John smiled, "The usual?"

"Yes. Thank you." John walked off as Mary looked across the pub and smiled to the people as they smiled back. After finishing her food, she walked down the roads with her bag in hand and a group of children passed her by playing with an old ball. It stopped at her dress, she looked down at it as the kids stared at her with pleading eyes for the ball back. She smiled."Is this your ball?"

"Yes ma'am." Said a child, very small. Overalls hanging by threads, patched on his knees, and shirt tattered under.

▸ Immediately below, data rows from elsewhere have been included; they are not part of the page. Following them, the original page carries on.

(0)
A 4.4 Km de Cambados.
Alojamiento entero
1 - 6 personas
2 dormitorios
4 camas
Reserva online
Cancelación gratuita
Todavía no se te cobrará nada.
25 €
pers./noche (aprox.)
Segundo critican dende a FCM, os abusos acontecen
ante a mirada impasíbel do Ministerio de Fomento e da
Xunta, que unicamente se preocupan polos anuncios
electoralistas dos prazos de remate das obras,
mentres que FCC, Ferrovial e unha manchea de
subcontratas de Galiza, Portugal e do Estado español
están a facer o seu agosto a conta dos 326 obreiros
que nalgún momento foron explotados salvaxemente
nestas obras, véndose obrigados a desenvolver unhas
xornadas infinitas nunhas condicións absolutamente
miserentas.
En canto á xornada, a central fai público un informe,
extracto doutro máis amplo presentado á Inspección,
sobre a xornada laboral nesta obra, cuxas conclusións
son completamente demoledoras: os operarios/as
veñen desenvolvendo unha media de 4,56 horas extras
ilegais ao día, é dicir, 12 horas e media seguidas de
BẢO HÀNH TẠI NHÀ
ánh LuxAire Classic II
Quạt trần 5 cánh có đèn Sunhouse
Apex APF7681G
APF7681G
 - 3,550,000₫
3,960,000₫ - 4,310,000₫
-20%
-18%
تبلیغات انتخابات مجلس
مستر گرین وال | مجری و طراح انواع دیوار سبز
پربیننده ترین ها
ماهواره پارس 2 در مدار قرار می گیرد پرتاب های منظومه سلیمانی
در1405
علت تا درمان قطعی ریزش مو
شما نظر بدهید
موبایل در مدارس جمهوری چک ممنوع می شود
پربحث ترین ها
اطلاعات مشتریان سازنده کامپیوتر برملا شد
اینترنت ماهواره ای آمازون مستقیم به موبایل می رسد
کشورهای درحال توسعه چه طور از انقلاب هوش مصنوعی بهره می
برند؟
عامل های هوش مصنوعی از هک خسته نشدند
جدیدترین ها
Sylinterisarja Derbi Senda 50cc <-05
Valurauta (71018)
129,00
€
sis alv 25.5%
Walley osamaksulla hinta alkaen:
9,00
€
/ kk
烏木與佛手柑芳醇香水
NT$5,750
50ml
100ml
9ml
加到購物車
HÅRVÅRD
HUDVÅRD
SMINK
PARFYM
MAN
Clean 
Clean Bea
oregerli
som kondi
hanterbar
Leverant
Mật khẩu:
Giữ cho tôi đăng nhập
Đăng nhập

She smiled, "Can I play?" The little boy's face scrunched up in a smile as she put down the ball and hiked up her dress, scooting around the children as they laughed and smiled chasing her to get the ball and kick it around to each other until she got the ball again and called it good game. Walking down the road again, she strolled her normal doings. Giving bread to the man who sat on the stone stairs every morning and having a talk with the elderly woman who sat on her porch every morning and evening to watch the sun rise and set every day.

Stepping down the stone paving roads passed the rich houses as their children ran on the yards and waved to Mary that would always pass their house at the same time. Giving a smile to the man in the white house he smiled back and like the usual business, she handed him a well knitted shirt and hat for their newborn seedlings and he would hand her, in trade, four tokens for gratitude and kindness. Walking along she would skip rocks until she hit the dirt roads again and down the hills where a little wooden house sat just below a hill of flowers that would bloom in the spring and she would pick them for a beautiful bouquet.

Walking inside, a young girl looked over to her mom and smiled rising to her feet. "Momma, you're home." She cheered greeting her mother with a hug.

"Yes, I am." She reached into her bag, "I got this from the market for you."Holding out a small pendant to her daughter, she took it in her hand and opened it.